## TASK DATA
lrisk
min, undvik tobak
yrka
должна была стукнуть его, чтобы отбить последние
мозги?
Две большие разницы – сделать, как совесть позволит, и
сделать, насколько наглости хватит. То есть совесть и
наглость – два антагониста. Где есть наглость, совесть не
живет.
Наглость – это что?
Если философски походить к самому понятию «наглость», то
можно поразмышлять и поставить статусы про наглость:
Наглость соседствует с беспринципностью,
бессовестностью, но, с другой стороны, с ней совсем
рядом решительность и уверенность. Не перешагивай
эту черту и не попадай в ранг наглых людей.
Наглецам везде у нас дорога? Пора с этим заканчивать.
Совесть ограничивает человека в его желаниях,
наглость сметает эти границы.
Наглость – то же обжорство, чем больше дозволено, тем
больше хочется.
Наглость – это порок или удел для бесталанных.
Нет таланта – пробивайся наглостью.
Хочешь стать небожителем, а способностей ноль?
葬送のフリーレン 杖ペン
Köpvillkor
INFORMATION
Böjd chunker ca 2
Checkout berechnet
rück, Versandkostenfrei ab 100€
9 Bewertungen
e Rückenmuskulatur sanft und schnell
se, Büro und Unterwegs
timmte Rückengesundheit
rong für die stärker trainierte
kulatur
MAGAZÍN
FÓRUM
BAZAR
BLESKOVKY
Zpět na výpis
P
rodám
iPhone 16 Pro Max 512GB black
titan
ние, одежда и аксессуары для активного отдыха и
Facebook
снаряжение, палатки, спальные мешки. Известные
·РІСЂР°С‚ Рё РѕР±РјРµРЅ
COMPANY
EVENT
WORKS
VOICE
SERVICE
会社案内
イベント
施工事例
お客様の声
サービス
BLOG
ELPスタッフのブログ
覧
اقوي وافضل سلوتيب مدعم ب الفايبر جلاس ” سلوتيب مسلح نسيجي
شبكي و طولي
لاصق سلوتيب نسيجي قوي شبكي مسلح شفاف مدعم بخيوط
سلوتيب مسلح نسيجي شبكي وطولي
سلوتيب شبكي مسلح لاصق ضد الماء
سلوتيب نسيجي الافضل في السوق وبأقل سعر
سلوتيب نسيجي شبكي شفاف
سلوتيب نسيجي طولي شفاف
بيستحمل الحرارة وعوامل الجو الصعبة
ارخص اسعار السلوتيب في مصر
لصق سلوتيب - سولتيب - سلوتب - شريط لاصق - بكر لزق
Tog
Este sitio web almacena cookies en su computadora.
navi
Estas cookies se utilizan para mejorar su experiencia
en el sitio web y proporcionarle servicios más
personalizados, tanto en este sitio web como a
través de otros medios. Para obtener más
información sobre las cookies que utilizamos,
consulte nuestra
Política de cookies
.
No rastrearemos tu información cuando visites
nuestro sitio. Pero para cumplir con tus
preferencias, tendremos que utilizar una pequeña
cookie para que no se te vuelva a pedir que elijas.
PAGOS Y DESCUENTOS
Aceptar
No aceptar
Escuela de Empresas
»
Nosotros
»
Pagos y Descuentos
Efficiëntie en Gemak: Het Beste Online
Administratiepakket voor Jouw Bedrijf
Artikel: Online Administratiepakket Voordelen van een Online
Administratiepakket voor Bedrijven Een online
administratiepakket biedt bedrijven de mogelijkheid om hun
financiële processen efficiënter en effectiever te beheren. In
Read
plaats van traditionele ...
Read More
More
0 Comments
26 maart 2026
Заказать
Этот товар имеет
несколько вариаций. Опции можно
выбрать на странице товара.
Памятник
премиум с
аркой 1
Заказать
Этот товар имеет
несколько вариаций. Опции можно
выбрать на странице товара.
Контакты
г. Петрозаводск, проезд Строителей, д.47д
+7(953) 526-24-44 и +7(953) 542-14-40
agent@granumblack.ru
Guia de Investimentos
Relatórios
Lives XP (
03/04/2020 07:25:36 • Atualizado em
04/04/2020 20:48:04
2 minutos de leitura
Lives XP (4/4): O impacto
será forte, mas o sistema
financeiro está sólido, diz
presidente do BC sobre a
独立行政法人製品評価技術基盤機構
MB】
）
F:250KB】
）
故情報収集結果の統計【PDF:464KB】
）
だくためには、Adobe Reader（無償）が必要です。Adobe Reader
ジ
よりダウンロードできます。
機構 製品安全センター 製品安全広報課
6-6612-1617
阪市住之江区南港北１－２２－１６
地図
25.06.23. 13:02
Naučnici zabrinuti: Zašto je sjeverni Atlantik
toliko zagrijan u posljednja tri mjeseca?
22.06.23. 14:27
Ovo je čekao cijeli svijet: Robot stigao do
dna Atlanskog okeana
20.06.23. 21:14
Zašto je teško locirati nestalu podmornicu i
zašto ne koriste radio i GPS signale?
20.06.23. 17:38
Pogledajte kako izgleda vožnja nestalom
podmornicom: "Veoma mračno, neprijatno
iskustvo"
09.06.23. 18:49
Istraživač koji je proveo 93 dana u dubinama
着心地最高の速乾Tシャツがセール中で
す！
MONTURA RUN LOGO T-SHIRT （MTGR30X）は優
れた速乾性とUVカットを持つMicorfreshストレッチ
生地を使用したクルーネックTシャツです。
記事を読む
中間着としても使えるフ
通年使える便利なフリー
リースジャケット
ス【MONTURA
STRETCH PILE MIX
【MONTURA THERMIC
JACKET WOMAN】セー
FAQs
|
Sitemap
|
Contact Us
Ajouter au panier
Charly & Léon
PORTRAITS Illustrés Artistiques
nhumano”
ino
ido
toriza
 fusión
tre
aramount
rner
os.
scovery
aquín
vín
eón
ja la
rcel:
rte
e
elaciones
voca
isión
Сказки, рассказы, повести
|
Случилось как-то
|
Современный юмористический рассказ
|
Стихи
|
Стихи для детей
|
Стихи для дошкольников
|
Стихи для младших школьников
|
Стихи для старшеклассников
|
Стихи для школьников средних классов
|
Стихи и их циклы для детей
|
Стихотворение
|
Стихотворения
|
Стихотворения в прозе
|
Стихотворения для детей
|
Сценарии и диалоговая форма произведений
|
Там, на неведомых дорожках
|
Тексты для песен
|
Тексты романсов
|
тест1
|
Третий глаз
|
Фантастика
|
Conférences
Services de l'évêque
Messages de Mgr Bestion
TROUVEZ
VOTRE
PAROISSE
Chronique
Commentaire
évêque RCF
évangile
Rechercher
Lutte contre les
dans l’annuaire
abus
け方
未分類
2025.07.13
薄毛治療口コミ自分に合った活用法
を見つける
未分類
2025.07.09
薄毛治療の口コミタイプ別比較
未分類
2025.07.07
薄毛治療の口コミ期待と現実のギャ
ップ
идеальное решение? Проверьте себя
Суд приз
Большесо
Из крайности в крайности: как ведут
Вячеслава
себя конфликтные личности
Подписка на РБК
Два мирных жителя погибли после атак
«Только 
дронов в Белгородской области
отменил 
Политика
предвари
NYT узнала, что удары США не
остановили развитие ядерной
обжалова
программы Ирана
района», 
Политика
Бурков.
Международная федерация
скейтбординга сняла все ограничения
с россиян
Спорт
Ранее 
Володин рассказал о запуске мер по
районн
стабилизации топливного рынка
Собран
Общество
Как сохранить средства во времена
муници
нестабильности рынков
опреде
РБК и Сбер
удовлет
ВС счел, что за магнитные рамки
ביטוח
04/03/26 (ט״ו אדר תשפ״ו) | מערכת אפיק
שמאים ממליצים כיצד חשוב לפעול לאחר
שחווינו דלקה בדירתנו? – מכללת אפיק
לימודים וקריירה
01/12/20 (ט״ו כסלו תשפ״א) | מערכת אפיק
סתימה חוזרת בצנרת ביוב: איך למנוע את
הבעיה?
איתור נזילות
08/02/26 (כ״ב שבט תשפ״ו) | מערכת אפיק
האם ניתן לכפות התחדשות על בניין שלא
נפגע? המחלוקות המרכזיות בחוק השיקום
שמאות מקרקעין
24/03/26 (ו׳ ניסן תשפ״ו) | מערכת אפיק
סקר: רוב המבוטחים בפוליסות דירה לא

## WHAT THE TASK ASKS
List each line in the listing above that contains the string "sobre". Case counts, so only matches with the same capitalization qualify.

## ANSWER
información sobre las cookies que utilizamos,
presidente do BC sobre a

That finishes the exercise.